Source: OUE Commercial REIT's Presentation Slide


OUE Commercial REIT (SGX: TS0U) has recently announced its second quarter financial results. It is currently trading at 5.4% yield based on the last traded share price of $0.37.


Key Highlights:


  • Distribution per unit (DPU) and Dividend Yield (5.4%)
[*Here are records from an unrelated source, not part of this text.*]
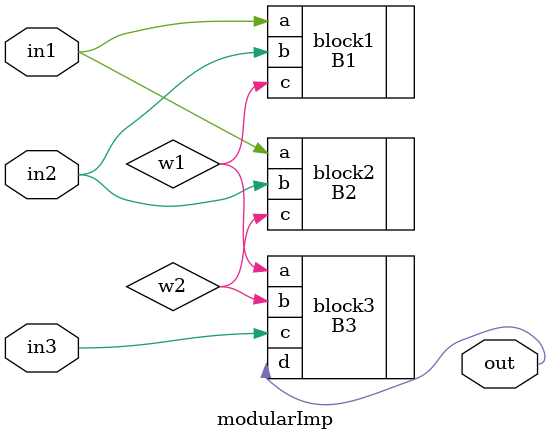
<source format=v>
`timescale 1ns / 1ps


module modularImp(
 input in1,in2,in3, output out
    );
    
    wire w1, w2;
    
    B1 block1( .a(in1), .b(in2), .c(w1));
    B2 block2( .a(in1), .b(in2), .c(w2));
    B3 block3 (.a(w1) , .b (w2), . c(in3), .d(out));
    
endmodule

</source>
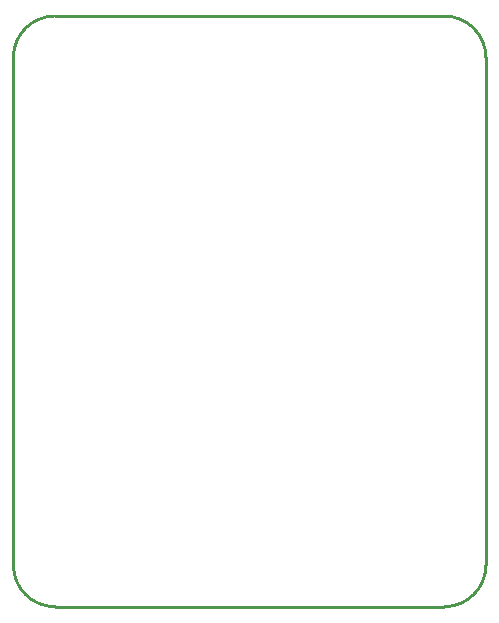
<source format=gbr>
G04 #@! TF.GenerationSoftware,KiCad,Pcbnew,(5.1.8)-1*
G04 #@! TF.CreationDate,2021-05-24T17:48:50-05:00*
G04 #@! TF.ProjectId,PIC16_Ring_of_Fire_Game,50494331-365f-4526-996e-675f6f665f46,1A*
G04 #@! TF.SameCoordinates,Original*
G04 #@! TF.FileFunction,Profile,NP*
%FSLAX46Y46*%
G04 Gerber Fmt 4.6, Leading zero omitted, Abs format (unit mm)*
G04 Created by KiCad (PCBNEW (5.1.8)-1) date 2021-05-24 17:48:50*
%MOMM*%
%LPD*%
G01*
G04 APERTURE LIST*
G04 #@! TA.AperFunction,Profile*
%ADD10C,0.254000*%
G04 #@! TD*
G04 APERTURE END LIST*
D10*
X83500000Y-125000000D02*
X116500000Y-125000000D01*
X120000000Y-121500000D02*
G75*
G02*
X116500000Y-125000000I-3500000J0D01*
G01*
X120000000Y-78500000D02*
X120000000Y-121500000D01*
X116500000Y-75000000D02*
G75*
G02*
X120000000Y-78500000I0J-3500000D01*
G01*
X83500000Y-75000000D02*
X116500000Y-75000000D01*
X80000000Y-78500000D02*
G75*
G02*
X83500000Y-75000000I3500000J0D01*
G01*
X83500000Y-125000000D02*
G75*
G02*
X80000000Y-121500000I0J3500000D01*
G01*
X80000000Y-78500000D02*
X80000000Y-121500000D01*
M02*

</source>
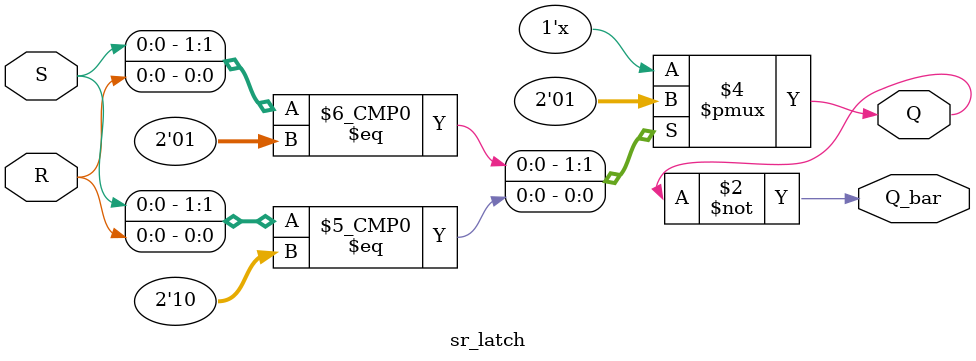
<source format=v>
module sr_latch (
    input S,     // Set
    input R,     // Reset
    output reg Q,
    output Q_bar
);

    always @ (S or R)
    begin
        case ({S, R})
            2'b00: ;              // No change
            2'b01: Q <= 0;        // Reset
            2'b10: Q <= 1;        // Set
            2'b11: Q <= 1'bx;     // Invalid state
        endcase
    end

    assign Q_bar = ~Q;

endmodule


</source>
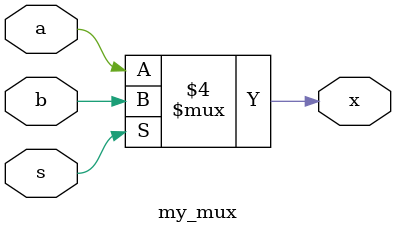
<source format=v>
module my_mux
(
	input s, a, b,
	output reg x
);

always @ (*)
begin

if(s==1) x <= b; else x <= a;

end

endmodule

</source>
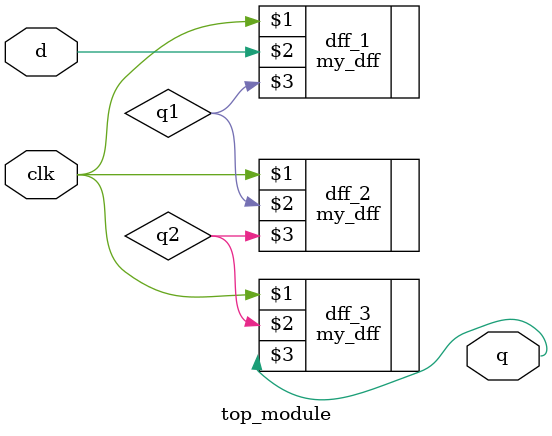
<source format=v>
module top_module ( input clk, input d, output q );

wire q1,q2;
// Create three instances of my_dff, with three different instance names (dff_1, dff_2, and dff_3).
// Connect ports by position: ( input clk, input d, output q)

    my_dff dff_1 (clk, d, q1);
    my_dff dff_2 (clk, q1, q2);
    my_dff dff_3 (clk, q2, q);
    
endmodule

</source>
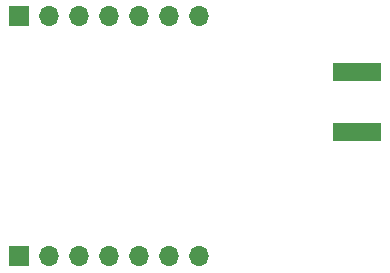
<source format=gbr>
G04 #@! TF.FileFunction,Soldermask,Bot*
%FSLAX46Y46*%
G04 Gerber Fmt 4.6, Leading zero omitted, Abs format (unit mm)*
G04 Created by KiCad (PCBNEW 4.0.7) date Fri Oct 27 16:40:53 2017*
%MOMM*%
%LPD*%
G01*
G04 APERTURE LIST*
%ADD10C,0.100000*%
%ADD11R,4.064000X1.524000*%
%ADD12R,1.700000X1.700000*%
%ADD13O,1.700000X1.700000*%
G04 APERTURE END LIST*
D10*
D11*
X203835000Y-83413600D03*
X203835000Y-78333600D03*
D12*
X175260000Y-93980000D03*
D13*
X177800000Y-93980000D03*
X180340000Y-93980000D03*
X182880000Y-93980000D03*
X185420000Y-93980000D03*
X187960000Y-93980000D03*
X190500000Y-93980000D03*
D12*
X175260000Y-73660000D03*
D13*
X177800000Y-73660000D03*
X180340000Y-73660000D03*
X182880000Y-73660000D03*
X185420000Y-73660000D03*
X187960000Y-73660000D03*
X190500000Y-73660000D03*
M02*

</source>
  • Price to book ratio (0.6)

  • Gearing (40.1%)

  • Interest coverage ratio (2.8x)

  • Portfolio occupancy rate (91.6%)

  • Growth catalyst


Background of OUE Commercial REIT


OUE Commercial REIT was a commercial REIT when it was first listed in January 2014. In September 2019, it was merged with OUE Hospitality Trust to become one of the largest diversified REITs, with both commercial and hospitality assets.


As of July 2020, the REIT is managing seven prime properties across the commercial and hospitality segments in both Singapore and China.


1. Distribution per unit and dividend yield


Based on its 2Q financial results, OUE Commercial REIT's net property income increased by 23.7% to $50.4m. This was mainly due to the contributions from Mandarin Orchard Singapore and Crowne Plaza Changi Airport post-merger with OUE Hospitality Trust. However, its 1H DPU was down 40.5% to 1 cent, on an expanded unit base of 88.5% and rental rebate to its tenants during the pandemic.


Based on its latest price, the REIT is currently trading at about 5.4% dividend yield. Historically, the REIT has not been very consistent and its current of 5.4% yield is below its average yield of 7% over the past 6 years.




2. Price to book ratio


OUE Commercial REIT is currently trading at 0.6 price to book ratio, indicating a discount of 40% based on its net asset values. Its current price to book ratio is also 10% below its historical average of 0.66.



3. Gearing


Portfolio leverage remains at 40.1%, with a short average debt tenor of 1.8 years. 54% of its debt is up for refinance in the next two years.


OUE Commercial REIT's Debt Profile

4. Interest coverage ratio


The REIT's interest coverage ratio drops to 2.8 times, which is well below our preference of 4 times. The weighted interest cost is at 3.1%, with more than 80.7% of its debt is hedged with fixed rate.


5. Portfolio occupancy rate


Portfolio occupancy rate declined to 91.6%. Overall, its occupancy rate for the office segment is below the market average of 97.1%.

Source: OUE Commercial REIT's Presentation Slide


6. Growth Catalyst


The REIT management has guided that the shopper traffic has recovered to about 70% of its pre-Covid-19 levels at Mandarin Gallery. However, the overall business environment is expected to remain challenging. The occupancy rate and office rentals are likely to remain under pressure in the near term.


The management continues to seek for alternative demands for its hospitality segment, which include eldercare workers and staycation from locals.


Summary


The office and hospitality segments continue to remain challenging in the coming months. We would expect the DPU to be impacted in the next two quarters.